Fourth, remember for disjunct (2) to be true (arguably the most optimistic one), it has to be the case that ALL beings in all advanced species choose not to run simulations of their evolutionary history. If even a handful do (out of the possible trillions and trillions of people with the capability – as an advanced civilisation has probably populated a galaxy), then disjunct (2) is false and we are left with (1) or (3). This is because said handful with no ethical qualms will still (in the long-term) have enough time and computing power to run lots of simulations. So, again, we’re more likely to be in a simulated reality than base reality.

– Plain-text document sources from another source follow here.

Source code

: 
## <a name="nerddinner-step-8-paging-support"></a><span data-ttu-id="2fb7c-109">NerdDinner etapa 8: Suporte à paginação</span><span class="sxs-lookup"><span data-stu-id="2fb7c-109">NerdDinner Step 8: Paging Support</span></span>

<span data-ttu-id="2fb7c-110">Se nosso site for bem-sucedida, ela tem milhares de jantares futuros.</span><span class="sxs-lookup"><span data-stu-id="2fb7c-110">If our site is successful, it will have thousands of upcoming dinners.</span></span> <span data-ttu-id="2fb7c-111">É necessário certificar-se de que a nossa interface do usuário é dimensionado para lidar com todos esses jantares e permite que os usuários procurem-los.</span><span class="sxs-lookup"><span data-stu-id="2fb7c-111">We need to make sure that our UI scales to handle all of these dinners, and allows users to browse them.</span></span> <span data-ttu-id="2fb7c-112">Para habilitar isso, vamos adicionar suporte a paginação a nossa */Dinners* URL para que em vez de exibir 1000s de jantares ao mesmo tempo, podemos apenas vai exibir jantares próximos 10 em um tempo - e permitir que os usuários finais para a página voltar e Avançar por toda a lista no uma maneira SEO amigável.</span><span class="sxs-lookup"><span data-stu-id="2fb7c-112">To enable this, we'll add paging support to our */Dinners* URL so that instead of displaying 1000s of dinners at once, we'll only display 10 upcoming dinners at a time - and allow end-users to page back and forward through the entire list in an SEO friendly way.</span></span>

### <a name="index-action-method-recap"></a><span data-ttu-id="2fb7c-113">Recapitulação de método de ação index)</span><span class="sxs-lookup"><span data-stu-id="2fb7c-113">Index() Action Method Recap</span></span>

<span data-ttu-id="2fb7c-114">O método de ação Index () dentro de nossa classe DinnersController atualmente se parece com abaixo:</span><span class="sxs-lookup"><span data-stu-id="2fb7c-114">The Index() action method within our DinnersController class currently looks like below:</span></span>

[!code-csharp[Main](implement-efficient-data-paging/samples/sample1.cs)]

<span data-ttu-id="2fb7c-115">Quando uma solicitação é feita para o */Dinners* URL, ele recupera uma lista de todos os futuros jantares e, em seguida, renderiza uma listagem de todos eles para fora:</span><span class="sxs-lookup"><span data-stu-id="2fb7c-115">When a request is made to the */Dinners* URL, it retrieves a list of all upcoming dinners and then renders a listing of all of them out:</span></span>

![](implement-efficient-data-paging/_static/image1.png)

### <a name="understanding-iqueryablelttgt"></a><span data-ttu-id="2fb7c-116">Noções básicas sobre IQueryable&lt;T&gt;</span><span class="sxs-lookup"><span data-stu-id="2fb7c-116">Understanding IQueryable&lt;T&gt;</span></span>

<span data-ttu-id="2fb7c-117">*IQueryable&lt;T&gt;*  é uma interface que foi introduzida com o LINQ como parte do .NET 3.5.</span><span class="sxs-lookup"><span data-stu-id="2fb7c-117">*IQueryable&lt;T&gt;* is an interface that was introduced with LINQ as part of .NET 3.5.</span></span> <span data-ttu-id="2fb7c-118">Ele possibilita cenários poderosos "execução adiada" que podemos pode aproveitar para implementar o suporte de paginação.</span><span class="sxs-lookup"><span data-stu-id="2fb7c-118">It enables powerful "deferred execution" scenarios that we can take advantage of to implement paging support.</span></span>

Finally, disjunct (3) isn’t necessarily as depressing as it might seem. It might well be that our rate of technological progress slows significantly, such that yes we are destined to go extinct before reaching the “advanced” stage, but that we exist for millions of years at a technological state (with lots of great stuff!) just before this (I think some rate of progress is guaranteed, but it could slow with time, like a log(x) graph).
Conclusion
I agree with David Chalmers’ position on the simulation hypothesis, which is that the meta-physical debate over whether we are in a simulation shouldn’t affect how we view anything or how we behave. Theoretical physics currently has quarks and leptons as the most fundamental constituents of nature – we know that this framework (the standard model) is incomplete and requires a more primitive theory, perhaps one based on “strings”. Originally, people thought “atoms” were the indivisible building blocks of nature. When, in 1911, Rutherford discovered that atoms were themselves made from protons, neutrons and electrons that didn’t change how people viewed the beauty of mountains, a tree, or other human beings. Likewise, physicists now know that protons and neutrons are made up of three quarks, but this doesn’t affect how a physicist sees their partner or their children; a physicist can still marvel at the beauty of a rainbow, a Da Vinci painting, or a rocket despite knowing that, at the micro-level, all of these are emergent macro-level phenomena governed simply by the interactions between point-like particles. For the same reason, if quarks and leptons are “strings” or if, instead, they are computer programs running on a simulated substrate, this doesn’t affect how “real” I view a chair to be.
I’ve argued that if we assume consciousness to be substrate independent, then the simulation argument appears to be true. I think the empirical and technological arguments I’ve employed in this essay aid our intuitive understanding about the simulation argument. I am also forced therefore to take the simulation hypothesis very seriously. With that, if I hope (1) is not true and I believe (2) to be unlikely, then I must have a high degree of belief that we are living in a simulation.
References
Bostrom, N. (2003). Are You Living in a Simulation? Philosophical Quarterly, Vol. 53, No. 211, 243-255.
Bostrom, N. The Vulnerable World Hypothesis. Working Paper.
Koch, C., & Tononi, G. (2015). Consciousness: here, there and everywhere? Philosophical Transactions of the Royal Society B: Biological Sciences 370.1668.
Nagel, T. (1974). What is it like to be a bat? Philosophical Review. LXXXIII (4), 435-450.